1. Çevresindeki bireylerin farkında olmama.
2. Kendisinin rahat ve güvenli olabileceği ortamı seçme becerisinin
olmaması.
3. Taklit davranışının yetersizliği ya da hiç olmaması.
4. Sosyal oyun davranışının yetersizliği ya da hiç olmaması.
5. Arkadaşlık ilişkilerindeki yetersizlik.
b- Dil, iletişim ve sembolik gelişimde normalden farklı olma.
1. Karşılıklı iletişimin olmaması.
2. Sözel olmayan normal dışı iletişimin kurulması.

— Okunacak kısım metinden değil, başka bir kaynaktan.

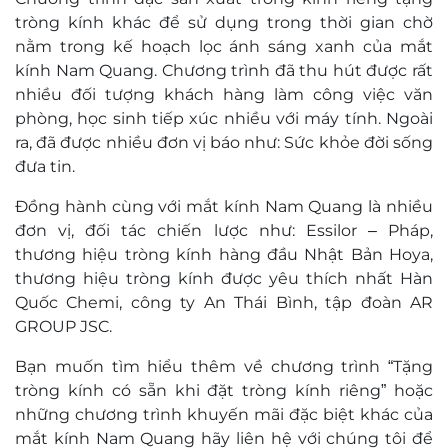
tròng kính khác để sử dụng trong thời gian chờ
nằm trong kế hoạch lọc ánh sáng xanh của mắt
kính Nam Quang. Chương trình đã thu hút được rất
nhiều đối tượng khách hàng làm công việc văn
phòng, học sinh tiếp xúc nhiều với máy tính. Ngoài
ra, đã được nhiều đơn vị báo như: Sức khỏe đời sống
đưa tin.
Đồng hành cùng với mắt kính Nam Quang là nhiều
đơn vị, đối tác chiến lược như: Essilor – Pháp,
thương hiệu tròng kính hàng đầu Nhật Bản Hoya,
thương hiệu tròng kính được yêu thích nhất Hàn
Quốc Chemi, công ty An Thái Bình, tập đoàn AR
GROUP JSC.
Bạn muốn tìm hiểu thêm về chương trình “Tặng
tròng kính có sẵn khi đặt tròng kính riêng” hoặc
những chương trình khuyến mãi đặc biệt khác của
mắt kính Nam Quang hãy liên hệ với chúng tôi để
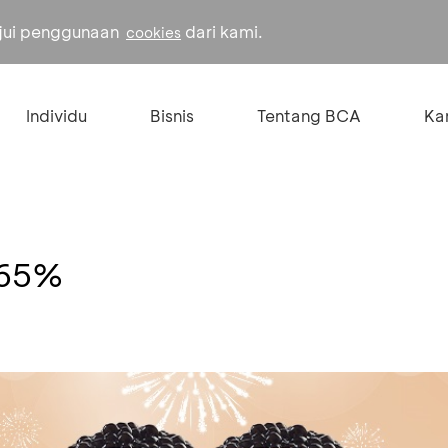
ujui penggunaan
dari kami.
cookies
Individu
Bisnis
Tentang BCA
Kar
 65%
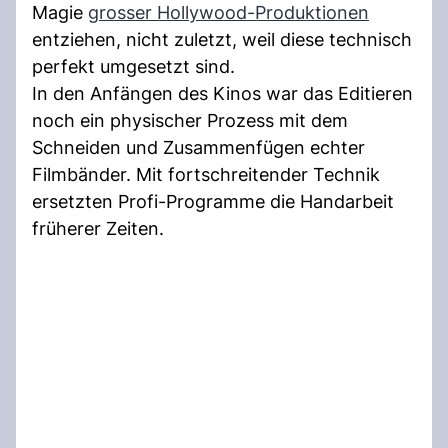
Magie
grosser Hollywood-Produktionen
entziehen, nicht zuletzt, weil diese technisch
perfekt umgesetzt sind.
In den Anfängen des Kinos war das Editieren
noch ein physischer Prozess mit dem
Schneiden und Zusammenfügen echter
Filmbänder. Mit fortschreitender Technik
ersetzten Profi-Programme die Handarbeit
früherer Zeiten.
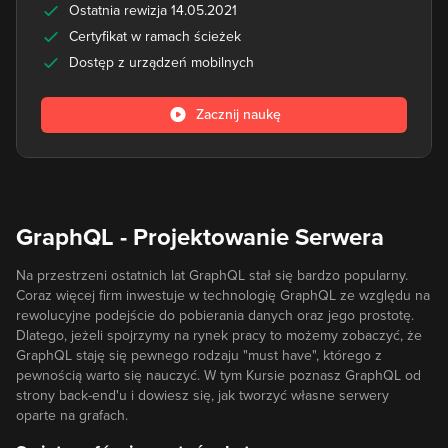
Ostatnia rewizja 14.05.2021
Certyfikat w ramach ścieżek
Dostęp z urządzeń mobilnych
Zacznij naukę
GraphQL - Projektowanie Serwera
Na przestrzeni ostatnich lat GraphQL stał się bardzo popularny.
Coraz więcej firm inwestuje w technologię GraphQL ze względu na
rewolucyjne podejście do pobierania danych oraz jego prostotę.
Dlatego, jeżeli spojrzymy na rynek pracy to możemy zobaczyć, że
GraphQL staję się pewnego rodzaju "must have", którego z
pewnością warto się nauczyć. W tym Kursie poznasz GraphQL od
strony back-end'u i dowiesz się, jak tworzyć własne serwery
oparte na grafach.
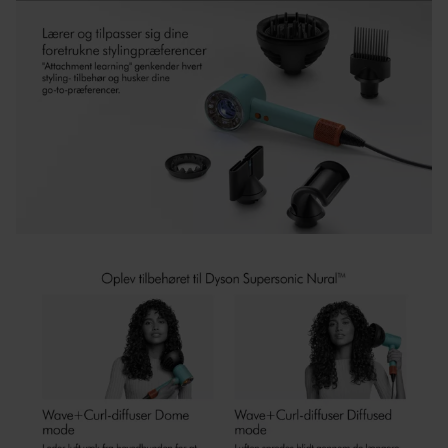
- Registrer dit Dyson-produkt via dette link:
tryk her
. Det er
også der du kan henvende dig, hvis du opdager fejl med
produktet eller har brug for en reservedel.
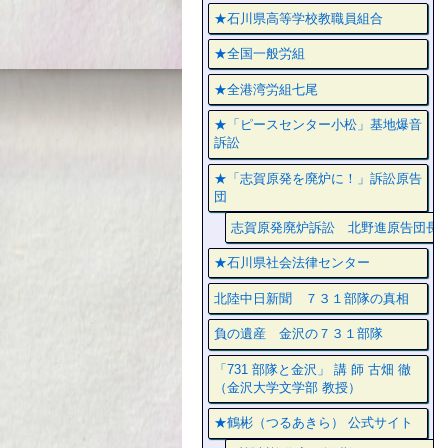
★石川県高等学校教職員組合
★全国一般労組
★全港湾労組七尾
★「ピースセンター小松」基地爆音
訴訟
★「志賀原発を廃炉に！」訴訟原告
団
志賀原発廃炉訴訟 北野進原告団長
★石川県社会法律センター
北陸中日新聞 ７３１部隊の真相
負の遺産 金沢の７３１部隊
「731 部隊と金沢」 講 師 古畑 徹
（金沢大学文学部 教授）
★鶴彬（つるあきら） 公式サイト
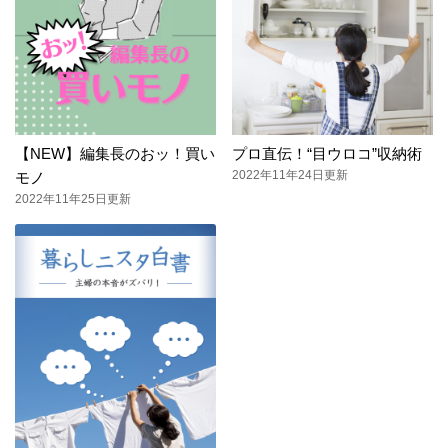
【NEW】編集長のおッ！買い
プロ直伝！“目ウロコ”収納術
2022年11年24日更新
モノ
2022年11年25日更新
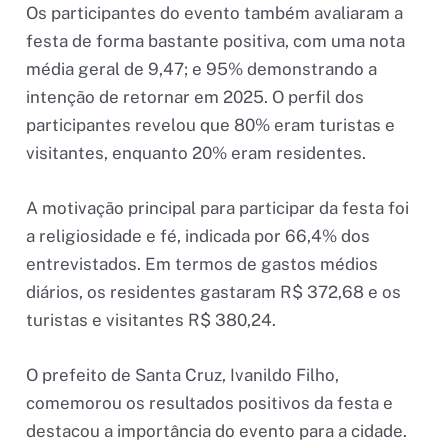
Os participantes do evento também avaliaram a
festa de forma bastante positiva, com uma nota
média geral de 9,47; e 95% demonstrando a
intenção de retornar em 2025. O perfil dos
participantes revelou que 80% eram turistas e
visitantes, enquanto 20% eram residentes.
A motivação principal para participar da festa foi
a religiosidade e fé, indicada por 66,4% dos
entrevistados. Em termos de gastos médios
diários, os residentes gastaram R$ 372,68 e os
turistas e visitantes R$ 380,24.
O prefeito de Santa Cruz, Ivanildo Filho,
comemorou os resultados positivos da festa e
destacou a importância do evento para a cidade.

3. Yaratıcılığın olmayışı.
4. Sözel dilin kullanımındaki farklılık.
5. Konuşmanın içeriği ve şeklinde normalden farklılık.
6. Karşılıklı dialog kurmada yetersizlik.

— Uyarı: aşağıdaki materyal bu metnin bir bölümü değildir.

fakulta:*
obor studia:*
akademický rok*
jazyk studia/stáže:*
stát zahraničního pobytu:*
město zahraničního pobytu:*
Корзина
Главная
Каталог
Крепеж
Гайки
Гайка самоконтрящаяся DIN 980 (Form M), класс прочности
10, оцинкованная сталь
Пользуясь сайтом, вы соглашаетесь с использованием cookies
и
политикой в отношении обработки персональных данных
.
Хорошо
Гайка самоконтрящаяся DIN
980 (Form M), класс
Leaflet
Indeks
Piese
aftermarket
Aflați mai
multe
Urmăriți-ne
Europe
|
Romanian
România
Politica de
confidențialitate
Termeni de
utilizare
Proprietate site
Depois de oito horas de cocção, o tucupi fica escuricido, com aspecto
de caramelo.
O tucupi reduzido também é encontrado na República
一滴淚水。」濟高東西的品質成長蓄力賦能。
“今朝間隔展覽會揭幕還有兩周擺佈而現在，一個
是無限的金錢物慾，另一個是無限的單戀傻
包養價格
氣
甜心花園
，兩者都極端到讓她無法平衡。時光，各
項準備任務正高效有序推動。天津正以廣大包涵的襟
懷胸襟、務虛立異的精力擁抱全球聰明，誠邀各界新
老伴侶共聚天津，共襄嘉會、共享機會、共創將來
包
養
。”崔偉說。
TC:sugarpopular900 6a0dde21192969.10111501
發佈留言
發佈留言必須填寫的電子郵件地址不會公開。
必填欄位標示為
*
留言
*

c- İlgilerinin ve ilgilenilen etkinliklerin sınırlı sayıda olması.
1. Stereotip (kendiliğinden başlayan ve tekrar edilen) hareketler
sergileme.
2. Nesnelerin daha çok ayrıntılarıyla ilgilenme.
3. Çevredeki değişikliklere karşı tepki gösterme.
4. Günlük yaşamla ilgili alışkanlıkların değişimine karşı çıkma.
5. İlginin son derece sınırlı olması.
Otizmin, birbirinden bağımsız belirtilerin bileşimi değil, sosyal ilişki,
iletişim ve yaratıcı etkinliklerdeki yetersizliği içeren bir durum olduğu
söylenebilmektedir.
Otizmin ilk önceleri sanıldığı gibi sevgi yoksunluğu, iletişim eksikliği
ya da çocuğun geçmiş yaşantısıyla ilgili duygusal sorunlara ilişkin
olmadığı anlaşılmış, kaynağının psikolojik değil, sinir sisteminin
gelişimsel bozukluğu olduğu ortaya çıkarılmıştır.
1986’da Wing ve “Ulusal Otistik Çocuklar ve Yetişkinler Derneği”nin
bildirisinde, vak’a oranı 15/10.000 olarak açıklanmaktadır.
Önceleri otizm başlangıcının çocuğun doğumundan sonra yaklaşık 30 aylık
oluncaya kadarki süre içinde görülebileceği belirtilirken, son yıllarda
çocuk 36 aylık olduğunda ve daha ileri yaştayken de otistik davranış
özellikleri gösterebilmektedir. Geniş kapsamlı araştırma bulguları otizmin
kızlara oranla erkeklerde daha yaygın görüldüğünü doğrulamaktadır.